Manuel Santacatalina

Personal information
- Full name: Manuel Santacatalina Ferreres
- Date of birth: 1914
- Place of birth: Puerto de Sagunto, Spain
- Date of death: 9 February 1936 (aged 21–22)
- Place of death: Puerto de Sagunto, Spain
- Position: Midfielder

Senior career*
- Years: Team / Apps / (Gls)
- 1932–1934: SC Puerto Sagunto
- 1934–1936: Valencia / 3 / (0)

= Manuel Santacatalina =

Spanish footballer (1914–1936)

Manuel Santacatalina Ferreres (1914 – 9 February 1936) was a Spanish footballer who played as a midfielder for Valencia CF.

==Biography==
Nicolás Santacatalina was born in Puerto de Sagunto, Valencian, in 1914, as the son of Rosa Ferreres and Eustaquio de Santa Catalina, a hard-working laborer, who had been placed as a baby in the vestibule of the church of Santa Catalina in Alzira, where he was taken in, raised, and baptized with the name of that 14th century church. It was he who enchanted the sport of football to Nicolás, one of his younger brothers, who later also played top division matches for Valencia.

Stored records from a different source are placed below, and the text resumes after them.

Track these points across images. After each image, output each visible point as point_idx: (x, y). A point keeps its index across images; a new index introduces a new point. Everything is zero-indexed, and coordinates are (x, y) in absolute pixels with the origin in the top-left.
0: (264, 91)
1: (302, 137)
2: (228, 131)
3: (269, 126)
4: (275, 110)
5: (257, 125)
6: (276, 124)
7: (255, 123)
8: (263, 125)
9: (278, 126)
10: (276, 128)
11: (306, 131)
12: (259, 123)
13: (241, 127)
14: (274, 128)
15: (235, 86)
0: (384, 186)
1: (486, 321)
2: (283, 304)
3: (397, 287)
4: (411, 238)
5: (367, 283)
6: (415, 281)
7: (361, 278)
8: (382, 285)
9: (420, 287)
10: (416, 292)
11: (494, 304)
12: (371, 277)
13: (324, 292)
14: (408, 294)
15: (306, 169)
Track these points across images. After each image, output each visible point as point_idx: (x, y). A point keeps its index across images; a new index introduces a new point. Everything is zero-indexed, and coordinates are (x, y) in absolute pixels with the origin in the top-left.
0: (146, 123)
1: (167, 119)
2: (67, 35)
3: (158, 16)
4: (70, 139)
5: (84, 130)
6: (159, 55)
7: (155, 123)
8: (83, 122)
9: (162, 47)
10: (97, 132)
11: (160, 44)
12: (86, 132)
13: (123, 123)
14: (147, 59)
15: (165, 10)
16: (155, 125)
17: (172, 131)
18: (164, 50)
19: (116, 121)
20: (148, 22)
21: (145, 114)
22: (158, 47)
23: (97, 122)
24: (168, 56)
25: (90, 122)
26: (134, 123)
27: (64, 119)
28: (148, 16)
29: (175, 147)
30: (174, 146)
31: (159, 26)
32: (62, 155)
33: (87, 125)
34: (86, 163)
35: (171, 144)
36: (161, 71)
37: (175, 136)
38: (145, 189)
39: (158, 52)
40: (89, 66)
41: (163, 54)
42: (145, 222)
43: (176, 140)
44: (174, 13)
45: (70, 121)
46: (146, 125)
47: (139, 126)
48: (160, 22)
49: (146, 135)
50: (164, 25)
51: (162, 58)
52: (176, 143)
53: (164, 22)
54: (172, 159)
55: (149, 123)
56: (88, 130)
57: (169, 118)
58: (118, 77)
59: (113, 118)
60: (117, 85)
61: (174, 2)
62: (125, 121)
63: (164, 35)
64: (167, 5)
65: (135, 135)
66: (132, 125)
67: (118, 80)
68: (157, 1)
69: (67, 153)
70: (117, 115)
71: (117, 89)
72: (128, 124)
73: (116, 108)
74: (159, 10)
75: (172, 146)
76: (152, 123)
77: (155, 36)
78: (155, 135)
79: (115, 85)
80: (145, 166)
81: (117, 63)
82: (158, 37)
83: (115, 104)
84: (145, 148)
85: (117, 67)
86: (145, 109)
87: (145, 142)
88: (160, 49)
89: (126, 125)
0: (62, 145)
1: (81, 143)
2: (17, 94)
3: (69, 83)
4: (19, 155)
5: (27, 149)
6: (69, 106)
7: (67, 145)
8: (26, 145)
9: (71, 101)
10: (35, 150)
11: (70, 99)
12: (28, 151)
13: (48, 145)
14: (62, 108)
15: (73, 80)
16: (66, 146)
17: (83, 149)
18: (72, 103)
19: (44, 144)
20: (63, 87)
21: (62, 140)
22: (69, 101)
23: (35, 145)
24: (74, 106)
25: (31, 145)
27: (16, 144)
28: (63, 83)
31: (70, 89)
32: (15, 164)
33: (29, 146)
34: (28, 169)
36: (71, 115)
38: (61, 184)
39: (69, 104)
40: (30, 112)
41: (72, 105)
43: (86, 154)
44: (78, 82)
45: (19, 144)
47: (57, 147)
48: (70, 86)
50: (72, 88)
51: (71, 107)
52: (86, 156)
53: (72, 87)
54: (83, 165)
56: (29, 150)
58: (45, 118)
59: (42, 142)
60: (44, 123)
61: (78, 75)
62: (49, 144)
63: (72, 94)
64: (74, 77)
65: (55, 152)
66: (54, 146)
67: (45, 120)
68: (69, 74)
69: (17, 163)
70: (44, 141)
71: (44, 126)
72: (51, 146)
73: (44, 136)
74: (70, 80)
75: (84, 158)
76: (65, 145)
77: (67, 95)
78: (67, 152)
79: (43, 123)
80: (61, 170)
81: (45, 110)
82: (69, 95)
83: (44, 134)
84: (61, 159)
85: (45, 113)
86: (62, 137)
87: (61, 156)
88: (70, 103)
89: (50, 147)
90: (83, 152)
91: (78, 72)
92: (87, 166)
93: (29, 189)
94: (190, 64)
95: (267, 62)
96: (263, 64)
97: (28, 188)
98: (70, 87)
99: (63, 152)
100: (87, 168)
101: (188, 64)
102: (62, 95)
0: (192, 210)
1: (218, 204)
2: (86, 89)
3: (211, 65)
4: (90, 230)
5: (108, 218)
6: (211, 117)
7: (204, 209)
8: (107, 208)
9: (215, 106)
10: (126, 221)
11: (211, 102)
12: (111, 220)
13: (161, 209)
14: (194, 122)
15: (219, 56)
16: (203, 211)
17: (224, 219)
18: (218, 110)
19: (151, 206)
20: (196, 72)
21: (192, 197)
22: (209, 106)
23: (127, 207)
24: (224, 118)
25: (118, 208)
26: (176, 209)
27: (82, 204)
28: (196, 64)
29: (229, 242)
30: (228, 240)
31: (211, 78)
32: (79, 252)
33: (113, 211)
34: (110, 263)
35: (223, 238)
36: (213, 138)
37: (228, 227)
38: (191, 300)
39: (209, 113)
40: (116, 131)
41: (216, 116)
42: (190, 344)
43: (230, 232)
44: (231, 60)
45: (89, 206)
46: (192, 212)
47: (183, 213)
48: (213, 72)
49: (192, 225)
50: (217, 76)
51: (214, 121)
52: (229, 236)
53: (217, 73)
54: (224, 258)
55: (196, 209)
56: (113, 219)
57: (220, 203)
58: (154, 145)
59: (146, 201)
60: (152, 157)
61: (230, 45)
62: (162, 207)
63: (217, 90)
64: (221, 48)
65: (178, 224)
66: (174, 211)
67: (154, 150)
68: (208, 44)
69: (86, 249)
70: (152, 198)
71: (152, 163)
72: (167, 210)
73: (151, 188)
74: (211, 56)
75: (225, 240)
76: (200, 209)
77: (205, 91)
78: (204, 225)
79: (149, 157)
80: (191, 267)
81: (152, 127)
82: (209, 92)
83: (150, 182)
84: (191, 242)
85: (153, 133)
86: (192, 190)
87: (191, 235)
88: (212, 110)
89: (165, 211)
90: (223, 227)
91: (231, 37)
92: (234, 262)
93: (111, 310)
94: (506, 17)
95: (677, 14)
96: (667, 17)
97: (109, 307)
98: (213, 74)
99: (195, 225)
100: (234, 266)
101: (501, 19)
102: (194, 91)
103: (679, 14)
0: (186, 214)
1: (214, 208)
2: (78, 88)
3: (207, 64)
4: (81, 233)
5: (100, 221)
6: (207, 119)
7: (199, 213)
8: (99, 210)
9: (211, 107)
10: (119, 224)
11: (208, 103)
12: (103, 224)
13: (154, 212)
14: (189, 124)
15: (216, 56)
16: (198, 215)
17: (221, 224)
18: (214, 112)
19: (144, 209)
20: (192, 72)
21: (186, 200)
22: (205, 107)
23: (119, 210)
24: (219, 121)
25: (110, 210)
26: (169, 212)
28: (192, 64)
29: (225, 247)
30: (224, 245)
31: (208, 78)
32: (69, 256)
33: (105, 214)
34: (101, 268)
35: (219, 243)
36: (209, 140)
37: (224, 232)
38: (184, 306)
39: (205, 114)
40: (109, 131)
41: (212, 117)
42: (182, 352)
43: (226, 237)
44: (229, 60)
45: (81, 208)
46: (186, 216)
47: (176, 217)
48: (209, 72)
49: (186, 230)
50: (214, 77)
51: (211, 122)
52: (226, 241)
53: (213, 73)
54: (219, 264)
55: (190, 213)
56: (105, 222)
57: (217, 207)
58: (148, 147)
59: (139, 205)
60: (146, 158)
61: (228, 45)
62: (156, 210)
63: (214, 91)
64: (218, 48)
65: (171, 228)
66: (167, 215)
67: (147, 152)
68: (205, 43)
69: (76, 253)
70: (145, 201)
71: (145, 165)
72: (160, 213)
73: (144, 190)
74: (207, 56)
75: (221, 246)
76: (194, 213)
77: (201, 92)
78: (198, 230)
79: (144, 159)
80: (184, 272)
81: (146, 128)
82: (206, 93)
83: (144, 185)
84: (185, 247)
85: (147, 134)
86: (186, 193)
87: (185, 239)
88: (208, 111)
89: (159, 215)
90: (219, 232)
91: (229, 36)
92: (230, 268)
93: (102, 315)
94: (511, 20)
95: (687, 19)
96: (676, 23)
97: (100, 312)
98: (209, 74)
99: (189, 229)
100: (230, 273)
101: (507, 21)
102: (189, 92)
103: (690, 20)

Santacatalina began his career at his hometown club SC Puerto Sagunto, where he remained until 1934, when he was signed by Valencia. He was a tall, strong midfielder with a somewhat rough style of play, whom Valencia coach Antonín Fivébr tried to refine so that his technique would be similar to that of Carlos Iturraspe. He made his debut in a 4–2 loss to Sevilla in the First Division on 17 March 1935; he only played three league games that season.

Santacatalina continued with Valencia to play the following season, but he died unexpectedly of a poorly cured pneumonia on 9 February 1936, at the age of 22, just a few months before the outbreak of the Spanish Civil War. According to some media of the time, the illness was caused by a cold water shower after training; this case was quite a shock in the Valencian community and his brother Nicolás had a hard time convincing his parents to let him continue playing football.